In fairness, the ratings for last week’s official re-launch of Vince McMahon’s vision of a professional football league (this vision doesn’t include him actually acting like Mr. McMahon) drew fairly decent ratings. As reported by Houstonchronicle.com, the league drew an average of around three million viewers per game for FOX and ESPN.
Not bad and not surprising, considering it was pretty much on par with what the AAF drew last season on its opening weekend.
Can it be sustained? That remains to be seen, but it’s likely going to be an uphill battle.
If you like it, great. As I said last week in my original article about the XFL, I might eventually come around to watching it on a weekly basis. I might get into the top players, the rules and even the quality of play. But it’s going to have to be completely organic.
I just wish people would stop trying to sell me on the idea.
Like, for example, did you know the XFL is superior to college football in terms of the quality of players?

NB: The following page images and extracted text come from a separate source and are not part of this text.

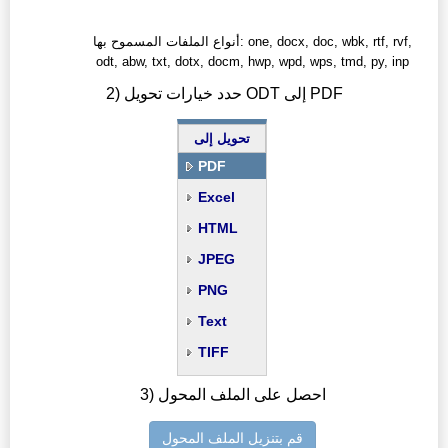
أنواع الملفات المسموح بها: one, docx, doc, wbk, rtf, rvf,
odt, abw, txt, dotx, docm, hwp, wpd, wps, tmd, py, inp
2) حدد خيارات تحويل ODT إلى PDF
تحويل إلى
PDF
Excel
HTML
JPEG
PNG
Text
TIFF
3) احصل على الملف المحول
قم بتنزيل الملف المحول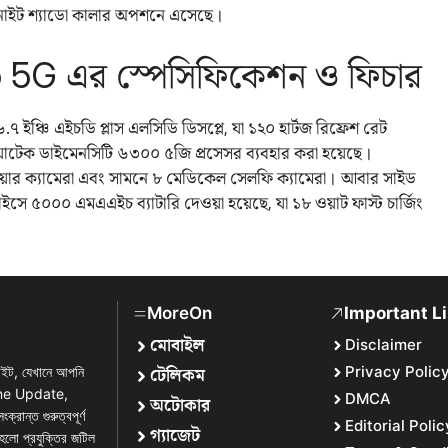
নাইট শ্যাডো কালার অপশনে এসেছে।
5G এর স্পেসিফিকেশন ও ফিচার
ইঞ্চি এইচডি প্লাস এলসিডি ডিসপ্লে, যা ১২০ হার্টজ রিফ্রেশ রেট
়াটেক ডাইমেনসিটি ৬৩০০ ৫জি প্রসেসর ব্যবহার করা হয়েছে।
রিয়ার ক্যামেরা এবং সামনে ৮ মেডিকেল সেলফি ক্যামেরা। আবার সাইড
ভাইসে ৫০০০ এমএএইচ ব্যাটারি দেওয়া হয়েছে, যা ১৮ ওয়াট ফাস্ট চার্জিং
MoreOn
Important L
মোবাইল
Disclaimer
টেলিকম
Privacy Polic
সাইট, যেখানে আপনি
one Update,
DMCA
অটোকার
্ত গুরুত্বপূর্ণ
Editorial Polic
গ্যাজেট
হলো প্রযুক্তির জটিল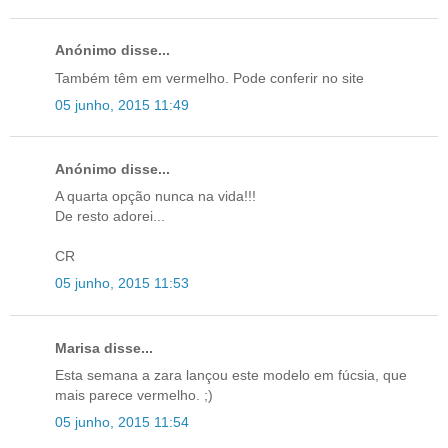
Anónimo disse...
Também têm em vermelho. Pode conferir no site
05 junho, 2015 11:49
Anónimo disse...
A quarta opção nunca na vida!!!
De resto adorei...
CR
05 junho, 2015 11:53
Marisa disse...
Esta semana a zara lançou este modelo em fúcsia, que
mais parece vermelho. ;)
05 junho, 2015 11:54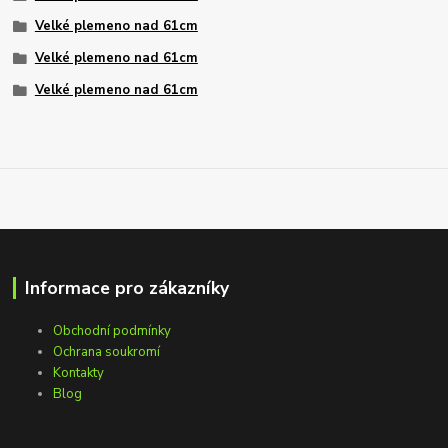
Velké plemeno nad 61cm
Velké plemeno nad 61cm
Velké plemeno nad 61cm
Informace pro zákazníky
Obchodní podmínky
Ochrana soukromí
Kontakty
Blog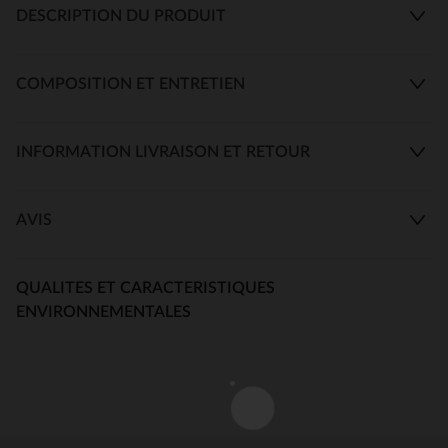
DESCRIPTION DU PRODUIT
COMPOSITION ET ENTRETIEN
INFORMATION LIVRAISON ET RETOUR
AVIS
QUALITES ET CARACTERISTIQUES
ENVIRONNEMENTALES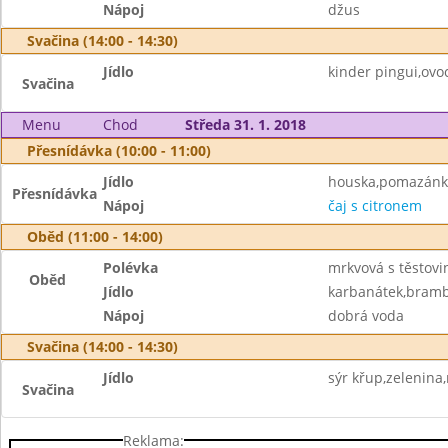
Nápoj
džus
Svačina (14:00 - 14:30)
Jídlo
kinder pingui,ovo
Svačina
Menu
Chod
Středa 31. 1. 2018
Přesnídávka (10:00 - 11:00)
Jídlo
houska,pomazánka 
Přesnídávka
Nápoj
čaj s citronem
Oběd (11:00 - 14:00)
Polévka
mrkvová s těstovi
Oběd
Jídlo
karbanátek,bramb
Nápoj
dobrá voda
Svačina (14:00 - 14:30)
Jídlo
sýr křup,zelenina
Svačina
Reklama:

Why is it superior? Is it simply because all of these guys—many of whom never had more than a cup of coffee with the NFL—are out of college eligibility? Does completing your collegiate career turn you into the football version of Superman, where your skills are automatically superior to everyone else’s once you visit Earth? (Kind of a bad analogy, but you get it, right? OK, if you don’t get it, college football is Earth, where all the players have mortal abilities, while professional football is the planet Krypton, where even its most average inhabitants can squash any college player.)
If you want to use that rationale, I guess I kind of get it. But even if that were true—the average XFL team could squash the average collegiate team—it wouldn’t matter.
It’s not necessarily about the players. It’s about the brands. And big-time college football is a superior brand to minor league professional football.
FBS college football is so popular because people want to see the very best that brand of football has to offer. It’s why so many stadiums in the SEC and Big Ten have a seating capacity that hovers around 100,000. That’s why the television contracts for those conferences are so lucrative.
If you notice, people aren’t going out of their way to catch college football games at the Division II, Division III and NAIA level. Why? Each offers an inferior product to Division I college football.
When people tune into see professional football at the XFL or AAF level, they know they’re getting the Division II, Division III or NAIA version of it. They know it’s a vastly inferior brand to that of the NFL.
Could an XFL team led by Landry Jones defeat the Alabama Crimson Tide or Penn State Nittany Lions? It’s impossible to say, but I know the team whose fans scream “Roll Tide!” or “We Are!” would be the more popular one on game day.
Trying to compare college football to the XFL is like trying to compare oranges to those candied orange slices. Yes, an actual orange may be better for you and certainly more nutritional, but, damn it, when you want candied orange slices, you want candied orange slices.
If the XFL really wants people to buy into its product, it has to become the super skim milk of professional football. Yes, most people want whole milk (in this case, that would be the NFL), but if you drink super skim long enough, you might discover that, while it may not have everything whole milk does, you enjoy consuming it just as much if not more.
Be the super skim milk of professional football, XFL.